A public health approach is needed to defeat the undead in the literature
I didn’t believe in zombies until I read a report in the The New York Times. Now I see them everywhere.
Zombies shuffle through the doors of The BMJ’s editorial meetings, their dead weight makes editors moan and sigh. The truth is that the academic literature has been overrun and the contagion is spreading.
Youth is no protection. Zombies creep into academia early, draining the life from researchers’ work before their careers take flight.
Unclear and waffling writing are the undead in the literature. Meandering, jargon-filled sentences grasp at us from the page, sap our energy, and slow our progress.
Take this example that could comfortably lurk in many articles:
“WHO has reinforced its call for cross-cutting approaches to the achievement of the health targets and sees the ‘main game’ of the SDGs for health played out beyond the constraints of the health sector in a highly dynamic manner. This requires governance approaches which build alliances around ‘implementation packages’ that enable co-production and co-benefits, for example in recognizing the interface of health with goals that address climate action.”

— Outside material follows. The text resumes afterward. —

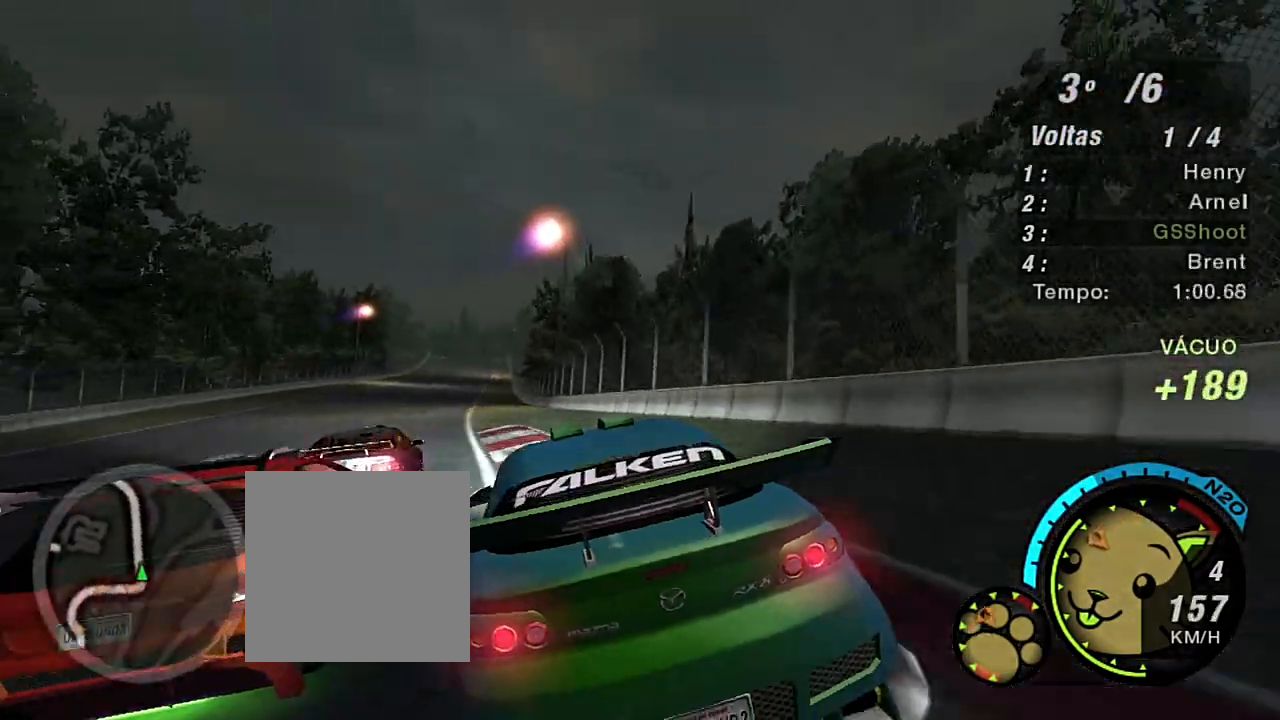
{"buttons": ["R2"], "left_stick": "center", "right_stick": "center", "events": [[67, "left_stick", "center"]]}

Oh, the horror! What can be done? Can we kill zombie writing or is it an essential inconvenience stalking academic thought? Recognising the crisis, the UK government offers some blunt but reassuring advice:
“Government experts often say that because they’re writing technical or complex content for a specialist audience, they do not need to use plain English. This is wrong.”

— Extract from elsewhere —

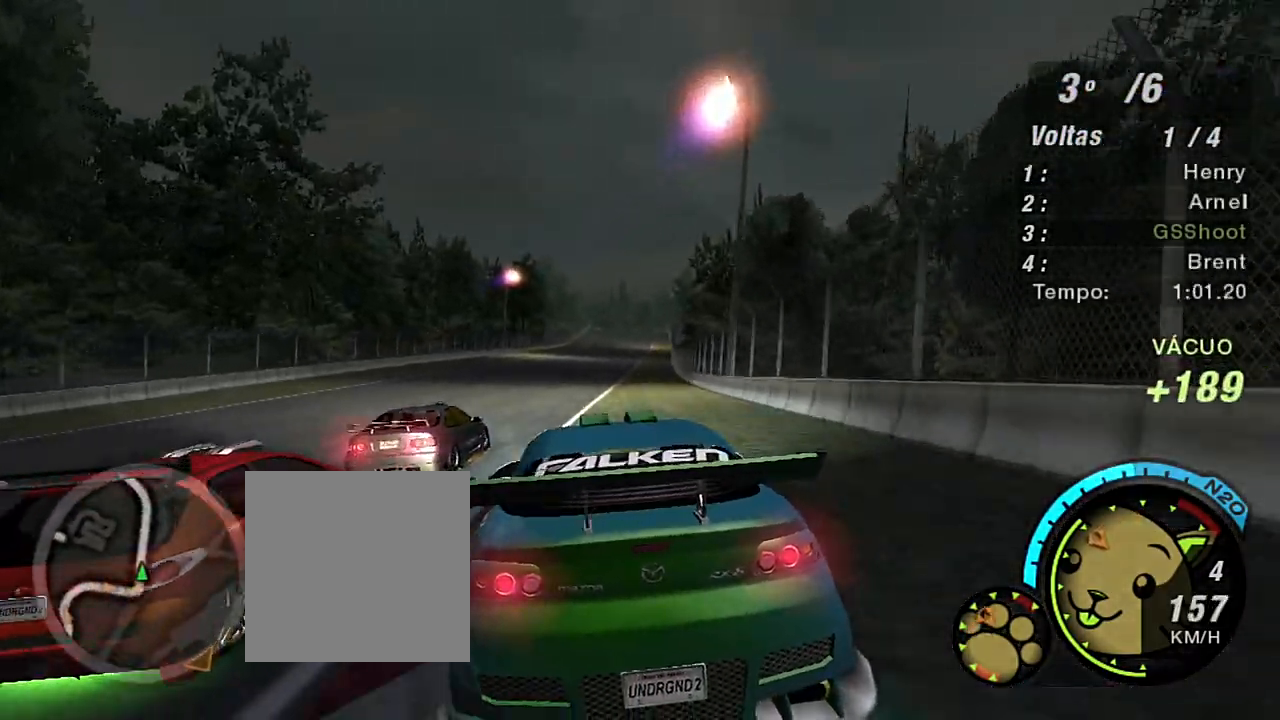
{"buttons": ["R2"], "left_stick": "center", "right_stick": "center", "events": []}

The UK’s new Chief Medical Officer, the government’s most senior advisor on health (including zombie contagion), has offered further reassurance stating that it is possible to write simply while being rigorous.

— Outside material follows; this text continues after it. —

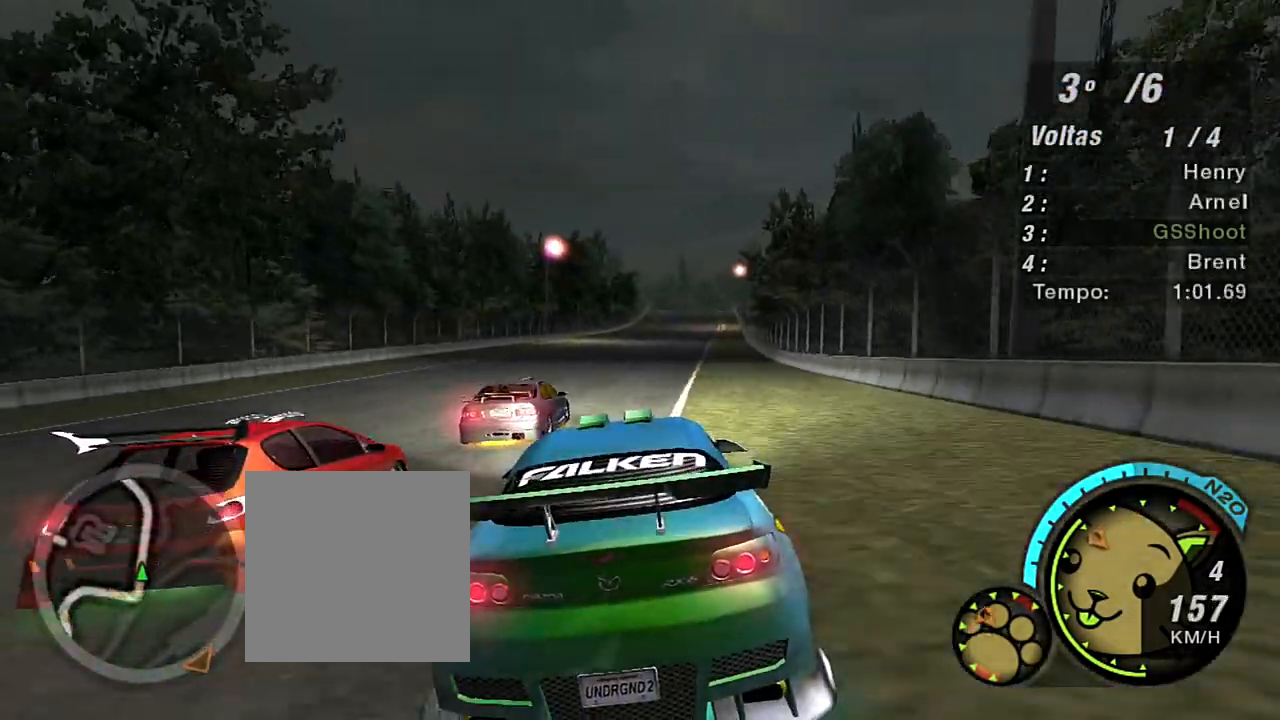
{"buttons": ["R2"], "left_stick": "center", "right_stick": "center", "events": [[100, "left_stick", "up"], [334, "left_stick", "center"]]}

So it’s safe to remove these lurking hulks from our writing and we have tacit government approval to form a vigilante force. But how can we kill our zombies?
There’s also a resistance force of unsung heros teaching good academic writing in schools and universities. Foremost among them is Helen Sword whose book “Stylish Academic Writing” is essential reading for any would-be academic zombie hunter.
Sword’s analysis of 100 style guides shows some recommendations are nearly universal: Write with clarity, coherence and concision; use short or mixed-length sentences; write using plain English; be precise; use active verbs; and tell a story. Simple advice, but unless we’re vigilant in our undertaking zombies will rise again. Sword’s book and others offer plenty of techniques to keep them at bay.
Of course, any serious zombie scholar knows that we need to take a public health approach to counter a zombie apocalypse. Quarantine and treatment are insufficient, the only viable strategy is to hit hard and often to achieve eradication. Only frequent attacks, with increasing force, will eliminate a zombie horde.
Time is short, Halloween is already upon us. Every academic writer must wake up to the undead in the literature. We must take up arms and hack and hack and hack at our zombies!
But we are already surrounded and I fear we may have left it too late.
Competing Interests: I bought Helen Sword’s book with my own money and think it’s essential reading for any academic writer. I don’t have any connection with the author or the book’s publisher. It’s not uncommon for zombies to lurk in my own writing, we must be forever vigilant.